Convention between the United States and Mexico for the rectification of the Rio Grande in the El Paso–Juarez Valley, signed February 1, 1933, and exchanges of notes39

39. For previous correspondence, see Foreign Relations, 1930, vol. iii, pp. 535 ff.

[The negotiations which resulted in this Convention were primarily based upon recommendations in Minute No. 129 (“Report on Rio Grande Rectification”) adopted on July 31, 1930, by the International Boundary Commission, United States and Mexico.40 Minute No. 129 was adopted without delay by the American and Mexican Governments. On August 21, 1930, the American Ambassador in Mexico was authorized to initiate negotiations for an agreement, in form of a treaty, which would achieve the engineering and construction features of Minute No. 129.41 The American Government also desired to have the agreement include a final settlement of the territorial [Page 824] differences existing between the United States and Mexico in the region covered by the rectification project.

At times there seemed to be a fair chance that a complete adjustment including territorial disputes, could be negotiated either in form of a treaty or of an agreement by the two Boundary Commissioners acting not strictly as such but under special instructions from their respective Governments and endowed with special powers for such signature. Thus, the Commissioners would not be functioning under the provisions of existing treaties but under special powers; the arrangement would be taken out of the category of regular minutes. With regard to the form of agreement, the United States wanted the instrument to be one which would be submitted to the Senate for advice and consent to ratification.

The territorial questions involved (El Chamizal, Córdoba and Horcón tracts, San Elizario “Island”) to which was eventually added the Pious Fund Award possessed certain internal political aspects. The latter affected proposals and counterproposals on which mutual agreement was impossible. Finally, in January 1933, the Mexican Minister for Foreign Affairs, José Manuel Puig Casauranc, and the American Ambassador, J. Reuben Clark, Jr., agreed that the most urgent question, the general project of rectification and flood prevention as provided for in Minute No. 129 of July 31, 1930, should be carried through separately in a Convention. Adjustment of the territorial questions was left until such later time as might prove to be more propitious.

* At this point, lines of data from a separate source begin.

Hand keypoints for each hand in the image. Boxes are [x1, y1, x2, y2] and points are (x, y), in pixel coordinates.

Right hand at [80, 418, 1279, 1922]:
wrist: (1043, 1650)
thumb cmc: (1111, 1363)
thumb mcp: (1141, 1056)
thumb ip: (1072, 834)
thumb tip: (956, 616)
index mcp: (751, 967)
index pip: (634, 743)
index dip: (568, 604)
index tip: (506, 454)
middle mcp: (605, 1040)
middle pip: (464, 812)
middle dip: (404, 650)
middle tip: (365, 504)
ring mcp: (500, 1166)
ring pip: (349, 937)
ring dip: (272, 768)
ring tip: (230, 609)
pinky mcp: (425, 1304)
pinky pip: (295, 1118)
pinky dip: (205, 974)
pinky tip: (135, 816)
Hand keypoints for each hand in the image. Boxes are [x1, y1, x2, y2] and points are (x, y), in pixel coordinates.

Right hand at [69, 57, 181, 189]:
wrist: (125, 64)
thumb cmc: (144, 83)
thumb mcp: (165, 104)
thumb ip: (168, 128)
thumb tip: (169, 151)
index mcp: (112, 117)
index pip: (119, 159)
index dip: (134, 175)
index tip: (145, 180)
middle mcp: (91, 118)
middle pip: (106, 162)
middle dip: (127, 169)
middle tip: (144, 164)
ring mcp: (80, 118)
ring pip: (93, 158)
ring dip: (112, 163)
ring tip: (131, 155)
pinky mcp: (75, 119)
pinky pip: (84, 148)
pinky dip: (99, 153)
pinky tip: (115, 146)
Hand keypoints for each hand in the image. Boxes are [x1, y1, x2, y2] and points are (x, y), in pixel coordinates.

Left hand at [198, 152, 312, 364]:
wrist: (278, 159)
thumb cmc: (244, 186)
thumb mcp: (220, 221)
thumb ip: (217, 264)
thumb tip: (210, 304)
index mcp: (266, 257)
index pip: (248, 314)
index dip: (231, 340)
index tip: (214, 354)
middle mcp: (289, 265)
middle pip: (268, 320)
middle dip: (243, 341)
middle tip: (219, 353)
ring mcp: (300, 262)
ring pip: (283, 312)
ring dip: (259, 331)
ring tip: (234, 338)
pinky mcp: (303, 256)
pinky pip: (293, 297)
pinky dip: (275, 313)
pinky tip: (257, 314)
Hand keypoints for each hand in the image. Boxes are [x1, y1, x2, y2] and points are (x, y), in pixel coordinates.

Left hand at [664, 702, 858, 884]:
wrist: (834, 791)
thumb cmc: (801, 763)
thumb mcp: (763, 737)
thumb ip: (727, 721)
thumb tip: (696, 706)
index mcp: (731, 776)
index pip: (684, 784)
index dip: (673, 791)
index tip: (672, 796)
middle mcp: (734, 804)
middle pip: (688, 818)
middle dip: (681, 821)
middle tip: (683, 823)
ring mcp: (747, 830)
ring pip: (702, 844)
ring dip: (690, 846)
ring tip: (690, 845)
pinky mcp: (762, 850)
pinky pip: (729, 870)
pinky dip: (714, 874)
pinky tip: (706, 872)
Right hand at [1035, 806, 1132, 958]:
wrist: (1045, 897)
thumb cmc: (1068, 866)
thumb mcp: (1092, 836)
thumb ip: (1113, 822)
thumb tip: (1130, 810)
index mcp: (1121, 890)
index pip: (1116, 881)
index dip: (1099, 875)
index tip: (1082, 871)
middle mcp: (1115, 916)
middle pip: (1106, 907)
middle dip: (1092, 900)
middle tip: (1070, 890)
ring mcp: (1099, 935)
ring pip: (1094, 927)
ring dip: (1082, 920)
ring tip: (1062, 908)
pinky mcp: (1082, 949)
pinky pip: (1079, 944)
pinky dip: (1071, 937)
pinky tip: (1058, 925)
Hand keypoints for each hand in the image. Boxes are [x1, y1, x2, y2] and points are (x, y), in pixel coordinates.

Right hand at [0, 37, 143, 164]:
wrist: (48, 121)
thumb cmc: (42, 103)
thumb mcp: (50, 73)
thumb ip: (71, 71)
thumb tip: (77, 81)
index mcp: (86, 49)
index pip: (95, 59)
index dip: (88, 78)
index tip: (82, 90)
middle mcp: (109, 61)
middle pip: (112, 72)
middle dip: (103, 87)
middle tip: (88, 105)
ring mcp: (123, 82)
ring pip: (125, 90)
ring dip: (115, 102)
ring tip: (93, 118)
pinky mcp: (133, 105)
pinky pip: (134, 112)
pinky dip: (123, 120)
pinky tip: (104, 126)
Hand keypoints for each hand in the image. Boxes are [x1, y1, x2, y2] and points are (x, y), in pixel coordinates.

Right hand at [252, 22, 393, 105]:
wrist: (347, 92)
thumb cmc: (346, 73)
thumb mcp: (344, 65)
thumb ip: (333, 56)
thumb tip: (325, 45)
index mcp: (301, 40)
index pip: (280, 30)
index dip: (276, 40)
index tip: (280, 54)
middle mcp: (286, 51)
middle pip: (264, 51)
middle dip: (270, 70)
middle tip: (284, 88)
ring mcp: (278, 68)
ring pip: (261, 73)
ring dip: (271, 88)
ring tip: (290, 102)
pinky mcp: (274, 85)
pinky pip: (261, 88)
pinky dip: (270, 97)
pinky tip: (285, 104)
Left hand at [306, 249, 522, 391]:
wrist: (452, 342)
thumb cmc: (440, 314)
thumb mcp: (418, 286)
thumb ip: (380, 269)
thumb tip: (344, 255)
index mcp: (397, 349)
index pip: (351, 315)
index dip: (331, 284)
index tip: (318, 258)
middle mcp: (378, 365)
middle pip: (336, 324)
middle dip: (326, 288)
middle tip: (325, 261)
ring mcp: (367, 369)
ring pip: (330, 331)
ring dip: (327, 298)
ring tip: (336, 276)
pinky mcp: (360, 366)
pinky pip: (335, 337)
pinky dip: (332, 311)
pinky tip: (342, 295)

Since no settlement of the territorial issues had been achieved when this volume was ready for publication, it was decided, after consultation between the two Governments, to omit at this time documentation on this phase of the negotiations for the years 1931–1933. This decision is in accordance with that section of Department of State Regulation 045.2 which permits certain omissions of documents from Foreign Relations “to avoid publication of matters which would tend to impede current diplomatic negotiations or other business.”]

  1. Foreign Relations, 1930, vol. iii, p. 545. To this Minute was attached a “Joint Report of Consulting Engineers Rio Grande Rectification—El Paso-Juárez Valley,” which is printed with the Convention between the United States of America and Mexico, for the rectification of the Rio Grande, signed at Mexico City, February 1, 1933, in Department of State Treaty Series No. 864.
  2. Foreign Relations, 1930, vol. iii, pp. 551 ff. The later request of the Mexican Government that it, rather than that of the United States, should initiate negotiations, was acceded to by the American Government. (Ibid., pp. 553 ff.)